Alaska plane crash: Death toll rises to six as search for victims ends

A mid-air crash between two sightseeing planes in Alaska has left six people dead after search teams recovered two more bodies.

Rescuers have finished their search having accounted for all 14 passengers who had been on board the seaplanes when they crashed on Monday.

The two missing were an Australian and a Canadian. Three men and three women, aged between 37 and 62, were killed, including the pilot.

Officials said they have identified all those killed, but their names have not been released.

Ten people survived but were injured in the collision, three seriously.

Emergency response crews transport an injured passenger to an ambulance at the George Inlet Lodge docks in Alaska. (AP)

"This is not the outcome we hoped for," said US Coast Guard Captain Stephen White, who offered condolences to the families of the dead.

The crash took place over open water during daylight near Ketchikan, Southeastern Alaska.

Those on board the two tour planes were from a Princess Cruises ship.

The round-the-clock search for those missing lasted 27 hours and covered 93 nautical miles, officials said.

The search has concluded and investigators will now try to determined what caused the crash

A team of 14 National Transportation Safety Board investigators were sent to the site and divers will start working on Wednesday to pull up the wreckage of the two planes.

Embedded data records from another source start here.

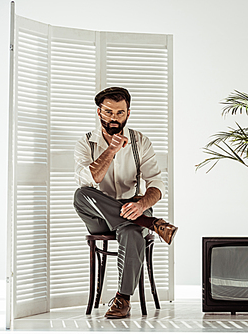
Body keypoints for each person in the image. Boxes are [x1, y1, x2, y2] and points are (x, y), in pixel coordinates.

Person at [73, 86, 177, 319]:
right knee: (81, 195)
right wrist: (112, 149)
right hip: (99, 214)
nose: (114, 118)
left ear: (128, 113)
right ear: (99, 112)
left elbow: (157, 184)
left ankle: (123, 299)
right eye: (109, 112)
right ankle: (152, 223)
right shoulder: (86, 143)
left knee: (130, 232)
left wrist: (141, 205)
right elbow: (92, 179)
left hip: (134, 206)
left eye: (120, 113)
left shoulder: (141, 141)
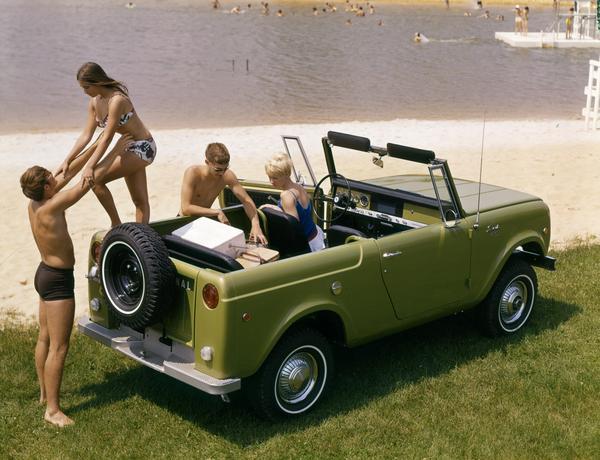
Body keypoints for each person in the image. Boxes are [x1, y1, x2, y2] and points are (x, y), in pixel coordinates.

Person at [19, 136, 121, 427]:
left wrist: (101, 139)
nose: (57, 177)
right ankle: (53, 410)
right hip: (58, 282)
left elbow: (69, 172)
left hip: (44, 274)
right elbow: (86, 182)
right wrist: (114, 150)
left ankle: (43, 394)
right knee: (60, 346)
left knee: (44, 337)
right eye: (52, 178)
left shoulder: (36, 204)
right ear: (47, 188)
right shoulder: (54, 205)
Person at [57, 62, 156, 227]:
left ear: (97, 83)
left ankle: (116, 224)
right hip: (126, 146)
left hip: (143, 147)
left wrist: (90, 166)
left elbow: (107, 137)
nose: (84, 92)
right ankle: (142, 235)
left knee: (95, 179)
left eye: (86, 87)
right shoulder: (95, 102)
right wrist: (67, 159)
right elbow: (86, 135)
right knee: (139, 199)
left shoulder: (116, 100)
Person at [179, 142, 267, 244]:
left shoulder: (227, 175)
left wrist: (255, 225)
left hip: (204, 221)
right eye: (218, 169)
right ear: (207, 162)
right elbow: (186, 208)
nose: (221, 173)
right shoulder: (193, 173)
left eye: (225, 169)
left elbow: (246, 200)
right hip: (183, 223)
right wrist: (217, 212)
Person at [261, 153, 325, 252]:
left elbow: (293, 227)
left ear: (286, 175)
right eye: (269, 177)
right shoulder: (299, 187)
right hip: (316, 236)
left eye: (275, 178)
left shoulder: (286, 195)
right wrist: (275, 208)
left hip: (308, 245)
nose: (271, 181)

NTSB board member Jennifer Homendy said: "We still have to recover the planes and then we have to look at those. It takes some significant work to really understand how the two came together."

Investigators will also collect information from the survivors, the Federal Aviation Administration, as well as other witnesses who might have been in the area.

They will also look flight logs and training records.

All the planes' passengers arrived in Ketchikan on the cruise ship Royal Princess during a seven-day trip between Vancouver, British Columbia, and Anchorage, Alaska, Princess Cruises said.

Ten passengers and a pilot were aboard one float plane, a de Havilland Otter DHC-3, operated by Taquan Air.

Four passengers and a pilot were aboard the second float plane, a de Havilland DHC-2 Beaver, run by Mountain Air Service of Ketchikan.

The crash site at Coon Cove about 300 miles (480 km) south of Juneau, Alaska's capital, is near a tourist lodge that runs excursions to the nearby Misty Fjords National Monument.

Ketchikan-based Taquan Air said the plane was returning from a sightseeing tour of Misty Fjords at the time of the crash.